While Wright prevented the forced transfer of the coins to Kleinman, courts have arrived at an obvious implication: cryptocurrency shall be treated like any other property. This suggests that a court has the authority to order another party to turn over cryptocurrency like Bitcoin after establishing true ownership of such disputed coins. Had the Southern District ordered a judgment against Wright to move the coins, future miners and owners of cryptocurrency would have to comply with similar orders. Anonymity would not shield any Bitcoin from the court system. 

The court’s decision comes on the heels of increasing federal scrutiny and regulation of cryptocurrencies.  The SEC flatly declared it would not treat cryptocurrency like securities. As of now, the SEC is also looking into whether another blockchain-reliant technology should be treated as securities—nonfungible tokens (NFTs). The inquiry focuses on using NFTs to raise money similar to traditional securities. The IRS regards crypto as capital assets taxed similarly to equities. Further, the Commodity Futures Trading Commission refers to virtual currencies as commodities even though crypto itself is not usually an input or raw material used to make other products. 

Ultimately, Bitcoin’s design was meant to grant users autonomy from government oversight. The court’s ability to reach blockchain assets disappoints technology experts and programmers who suggest that code will soon displace the rule of law. Lawrence Lessig first coined the phrase “code is law” to describe the view that constitutional principles should govern the internet and software. Most legal experts seem to follow Lessig’s view. For example, CFTC Commissioner Brian Quintenz state that software code fails to fully represent a party’s activities, contracts, or agreements. 
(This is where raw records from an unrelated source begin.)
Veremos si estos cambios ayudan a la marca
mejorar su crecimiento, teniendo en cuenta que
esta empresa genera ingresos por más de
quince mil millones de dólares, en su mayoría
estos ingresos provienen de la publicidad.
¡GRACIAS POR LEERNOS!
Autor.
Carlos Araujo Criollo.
We will see how tech leaders respond to government efforts to control “decentralized” monetary systems. Naturally, Silicon Valley tends to prioritize its goals over government regulatory concerns. However, one thing is for certain: the code is not law, and such monetary systems are not above the reach of regulatory bodies. Regulators and courts must unequivocally declare that they can interpret and enforce disputes within traditional legal concepts, in consideration of a set of facts, and in recognition of particular inequities.